「…はい」

 リアンは、初めて見るマドルスの厳しい顔付きを見て、姿勢を正して返事をした。

「…明日からも、毎日じいちゃんが送り迎いしてやるからな」

 マドルスは表情を緩め、笑顔になった。
 夕食が終わると、リアンは部屋に戻りピアノを弾いた。

「…やっぱり楽譜なんてないほうが楽しいや」

 指先が動くままにピアノを弾いているリアンは、そう思った。
 二時間程ピアノを弾いていたリアンは、やけに広い風呂に浸かり、部屋に戻ると、髪も乾かさぬままベッドに潜り込んだ。

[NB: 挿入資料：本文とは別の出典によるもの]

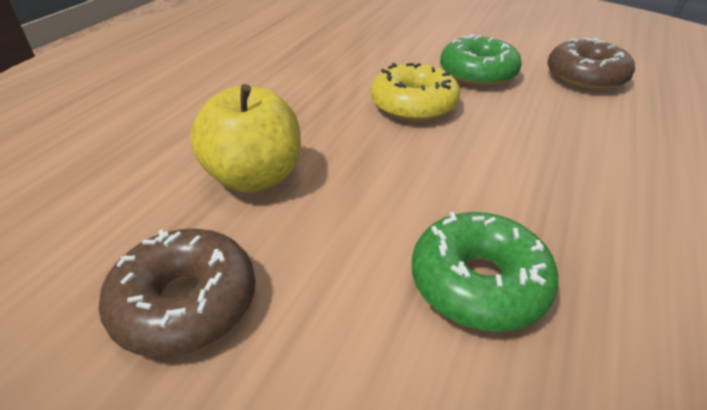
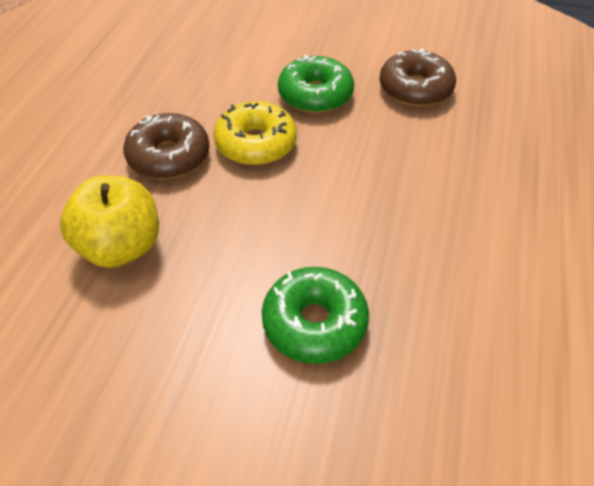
camera: 10 degrees left, 10 degrees up
brown donut [98,229,256,357] -> brown donut moved to [123,113,209,179]

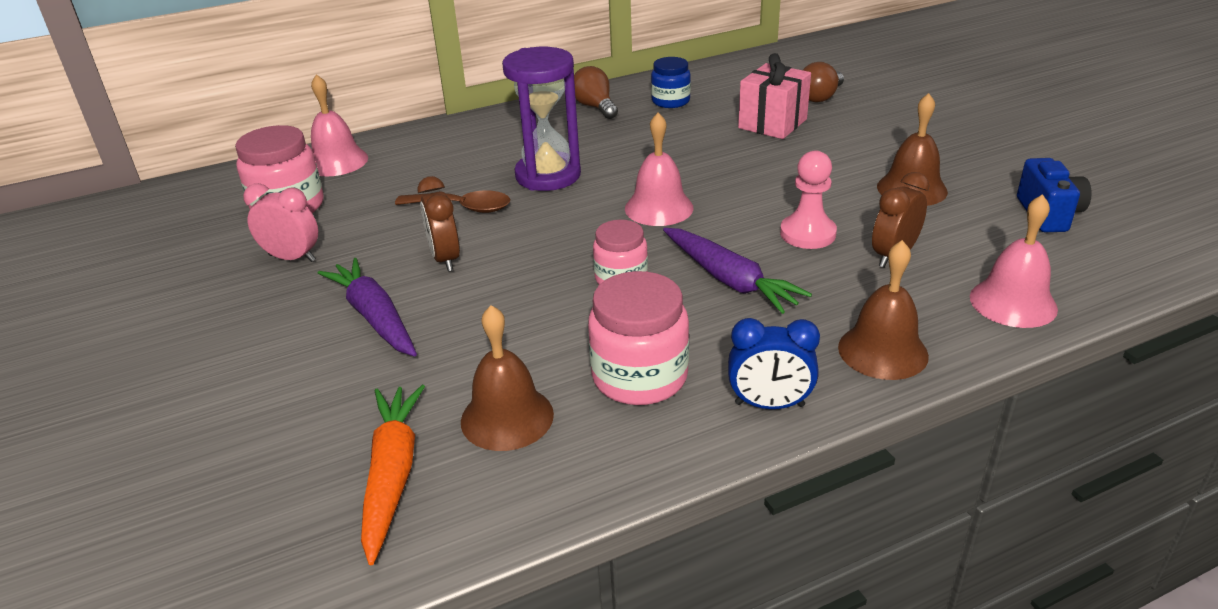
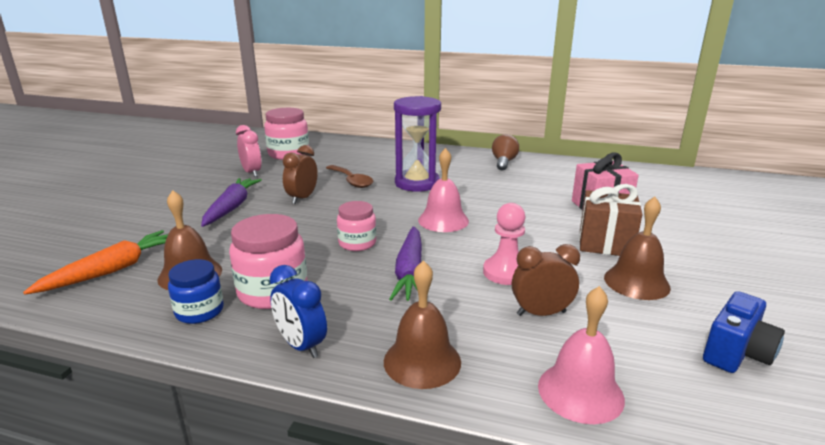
camera: 40 degrees right, 10 degrees down
pink bell [311,74,368,176] -> none
blue jar [651,57,691,108] -> blue jar moved to [168,259,224,324]
brown light bulb [803,62,844,102] -> none
none -> brown gift [579,184,643,256]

そして、布団から頭だけをひょっこりと飛び出させると、枕元の棚に飾ってある両親とジャンの写真におやすみを告げ、眠りに就いた。そして朝が来た。
 朝食を済ませたリアンは、マドルスと共に車で学校へと向かう。

「行ってくるね!」

 学校に着いたリアンは、執事が開けてくれたドアから元気良く飛び出し駆けて行く。そして、クラスメイトに挨拶を交わしながら、教室に着くと、直ぐに自分の席に座った。
 そんなリアンの元に、待ち焦がれていたシャロンが近付いてきた。

「ねぇ、今度遊んであげてもよろしくってよ」

 高飛車に言ったシャロンの顔は、真っ赤だ。